People had all sorts of reactions to my decision. At first, I cared a lot. My parents were vocally against it and my college friends thought I was doing something terribly stupid. Unsurprisingly, I grew further from some of my closest friends in college by missing out on my senior year, but such is how many college cliques works - bonds fueled on the amount of time spent together. But I was not without support and looking back, I must thank those that inspired me to take this step.

Eight months passed. When I now tell someone that I took a year off, I still get lots of questions:

Q: "Why did you take a gap year?"

A: Because I wanted to.

Q: "What did you do?"

A: A lot.

Q: "What did you learn?"

A: A lot more.

I wish there was a simple way to describe it all with words. But words do a terrible job in capturing emotions efficiently. The most I can do is list my projects and achievements in resume-like fashion as if it was an interview. But that's not the whole story; it's just the cover, and maybe the table of contents.

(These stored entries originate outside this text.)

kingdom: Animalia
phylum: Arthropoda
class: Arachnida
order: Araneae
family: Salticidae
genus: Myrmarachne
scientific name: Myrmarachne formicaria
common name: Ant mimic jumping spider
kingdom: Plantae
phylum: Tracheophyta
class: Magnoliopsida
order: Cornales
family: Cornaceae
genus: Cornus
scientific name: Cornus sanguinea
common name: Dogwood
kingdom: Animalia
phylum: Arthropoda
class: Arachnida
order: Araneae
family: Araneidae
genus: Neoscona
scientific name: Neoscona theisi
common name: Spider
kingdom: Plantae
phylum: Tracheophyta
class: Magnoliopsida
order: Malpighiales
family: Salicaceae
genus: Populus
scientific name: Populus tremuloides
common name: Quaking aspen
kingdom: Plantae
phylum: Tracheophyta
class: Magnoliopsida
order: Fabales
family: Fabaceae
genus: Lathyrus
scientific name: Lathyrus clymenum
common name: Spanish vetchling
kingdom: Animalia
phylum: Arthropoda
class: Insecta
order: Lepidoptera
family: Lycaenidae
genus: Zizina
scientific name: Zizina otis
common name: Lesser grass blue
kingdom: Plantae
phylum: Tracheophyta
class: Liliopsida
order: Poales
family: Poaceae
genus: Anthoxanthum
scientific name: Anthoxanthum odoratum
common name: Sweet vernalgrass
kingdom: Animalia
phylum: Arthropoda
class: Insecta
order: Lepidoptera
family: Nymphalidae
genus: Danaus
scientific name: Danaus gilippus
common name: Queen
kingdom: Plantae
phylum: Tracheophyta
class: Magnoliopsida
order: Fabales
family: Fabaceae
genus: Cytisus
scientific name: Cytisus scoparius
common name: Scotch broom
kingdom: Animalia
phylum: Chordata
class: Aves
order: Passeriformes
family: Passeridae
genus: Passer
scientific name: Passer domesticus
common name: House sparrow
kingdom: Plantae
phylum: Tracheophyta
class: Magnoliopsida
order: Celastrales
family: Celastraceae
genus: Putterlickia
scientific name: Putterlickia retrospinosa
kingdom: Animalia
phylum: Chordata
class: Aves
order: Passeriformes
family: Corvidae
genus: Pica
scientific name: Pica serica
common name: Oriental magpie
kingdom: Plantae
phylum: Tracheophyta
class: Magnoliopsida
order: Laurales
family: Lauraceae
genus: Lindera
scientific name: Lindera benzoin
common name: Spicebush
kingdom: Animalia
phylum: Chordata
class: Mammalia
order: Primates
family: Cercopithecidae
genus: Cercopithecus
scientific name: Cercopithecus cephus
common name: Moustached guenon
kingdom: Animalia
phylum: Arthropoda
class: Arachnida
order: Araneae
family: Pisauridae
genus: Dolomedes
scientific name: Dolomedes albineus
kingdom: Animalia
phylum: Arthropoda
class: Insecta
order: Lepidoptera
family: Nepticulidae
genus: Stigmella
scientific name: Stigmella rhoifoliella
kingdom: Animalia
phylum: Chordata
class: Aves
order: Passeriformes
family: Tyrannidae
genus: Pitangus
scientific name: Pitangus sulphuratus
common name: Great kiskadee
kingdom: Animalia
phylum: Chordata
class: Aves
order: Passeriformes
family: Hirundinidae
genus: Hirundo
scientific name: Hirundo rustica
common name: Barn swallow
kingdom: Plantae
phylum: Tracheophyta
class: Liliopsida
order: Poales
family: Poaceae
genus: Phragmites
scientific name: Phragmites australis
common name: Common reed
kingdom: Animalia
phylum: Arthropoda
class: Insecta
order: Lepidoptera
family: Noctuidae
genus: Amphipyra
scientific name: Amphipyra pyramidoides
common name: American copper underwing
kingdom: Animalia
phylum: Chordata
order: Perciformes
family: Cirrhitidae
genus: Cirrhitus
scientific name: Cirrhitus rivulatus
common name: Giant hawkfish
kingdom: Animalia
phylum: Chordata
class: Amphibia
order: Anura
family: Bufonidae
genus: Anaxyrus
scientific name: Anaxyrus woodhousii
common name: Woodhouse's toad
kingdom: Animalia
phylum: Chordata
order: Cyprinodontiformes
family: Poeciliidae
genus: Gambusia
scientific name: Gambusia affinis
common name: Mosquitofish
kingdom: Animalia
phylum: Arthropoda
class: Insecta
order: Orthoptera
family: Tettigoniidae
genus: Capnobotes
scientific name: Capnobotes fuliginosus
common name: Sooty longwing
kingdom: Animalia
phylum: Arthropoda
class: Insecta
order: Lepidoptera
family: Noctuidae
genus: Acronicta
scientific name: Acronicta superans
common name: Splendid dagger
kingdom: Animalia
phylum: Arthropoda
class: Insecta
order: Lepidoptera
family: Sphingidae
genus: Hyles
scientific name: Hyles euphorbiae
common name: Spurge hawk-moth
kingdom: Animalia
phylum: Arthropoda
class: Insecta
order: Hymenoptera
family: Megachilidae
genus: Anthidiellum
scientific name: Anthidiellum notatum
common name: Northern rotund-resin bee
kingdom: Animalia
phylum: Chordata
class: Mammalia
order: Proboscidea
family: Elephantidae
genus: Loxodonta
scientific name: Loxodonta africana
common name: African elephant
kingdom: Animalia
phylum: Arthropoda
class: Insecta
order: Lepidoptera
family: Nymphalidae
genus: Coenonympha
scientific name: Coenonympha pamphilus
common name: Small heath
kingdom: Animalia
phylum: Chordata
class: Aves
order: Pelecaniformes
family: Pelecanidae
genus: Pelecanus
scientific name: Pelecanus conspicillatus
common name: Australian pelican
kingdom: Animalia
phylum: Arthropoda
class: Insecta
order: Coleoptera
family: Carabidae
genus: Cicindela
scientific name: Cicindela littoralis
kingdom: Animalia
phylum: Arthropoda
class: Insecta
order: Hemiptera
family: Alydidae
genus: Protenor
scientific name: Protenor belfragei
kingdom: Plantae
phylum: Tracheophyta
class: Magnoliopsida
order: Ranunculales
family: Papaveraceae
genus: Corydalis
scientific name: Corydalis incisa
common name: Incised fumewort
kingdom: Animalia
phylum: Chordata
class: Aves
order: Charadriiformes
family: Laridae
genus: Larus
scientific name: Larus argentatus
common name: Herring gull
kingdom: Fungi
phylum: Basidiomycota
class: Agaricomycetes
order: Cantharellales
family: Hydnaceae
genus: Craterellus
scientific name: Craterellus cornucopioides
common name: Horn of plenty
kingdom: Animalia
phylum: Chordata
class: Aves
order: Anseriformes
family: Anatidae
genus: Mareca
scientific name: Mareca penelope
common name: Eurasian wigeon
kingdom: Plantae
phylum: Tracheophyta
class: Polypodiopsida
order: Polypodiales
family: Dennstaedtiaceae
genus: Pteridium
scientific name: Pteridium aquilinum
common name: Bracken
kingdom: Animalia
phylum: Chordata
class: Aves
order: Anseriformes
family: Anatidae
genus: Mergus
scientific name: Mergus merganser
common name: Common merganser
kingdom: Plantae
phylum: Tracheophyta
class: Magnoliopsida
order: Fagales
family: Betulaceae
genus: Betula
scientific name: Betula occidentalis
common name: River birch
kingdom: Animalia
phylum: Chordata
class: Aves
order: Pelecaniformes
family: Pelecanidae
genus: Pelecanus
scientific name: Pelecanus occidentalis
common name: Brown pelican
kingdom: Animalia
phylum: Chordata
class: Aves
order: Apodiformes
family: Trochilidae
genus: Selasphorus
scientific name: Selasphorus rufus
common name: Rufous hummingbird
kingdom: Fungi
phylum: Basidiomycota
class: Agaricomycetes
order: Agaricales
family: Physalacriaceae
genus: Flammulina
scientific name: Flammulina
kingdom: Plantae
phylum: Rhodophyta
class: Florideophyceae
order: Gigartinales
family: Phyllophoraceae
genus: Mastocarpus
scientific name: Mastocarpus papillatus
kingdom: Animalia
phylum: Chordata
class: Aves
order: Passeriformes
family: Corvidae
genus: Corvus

Taking a gap year was about living the unpackaged life, displacing myself from the support system that it has gotten so used to. It was testing assumptions, be wrong, be right and formulating a view less breakable, a mind less shakable. It was introspection.

How often do you think to yourself: "I'm not like that," "That's not who I am," "That's not how I do things," or "That's not what I want"? If you think like this often, then congratulations, you seem to know yourself pretty well. For me, these lines didn't come up often enough throughout my three years of college. Sure, it was important to keep an open mind, but open-mindedness is hardly self-awareness, and one doesn't always lead to the next, because too many different experiences at one time can sometimes confuse you and make you less aware of the self.

Exactly one year ago, I was struggling between the idea of becoming an entrepreneur and taking the traditional corporate path. I had trouble deciding if it's better to make a thousand acquaintances or maintain a dozen close friends. I couldn't decide if I should dive into China as early as possible before the window of opportunity closed, or spend more time in the US to develop myself before doing so. I sometimes relied on the judgment of others because I didn't trust myself enough. I had a strong desire to take my path to China and reconnect my roots, but I didn't know how.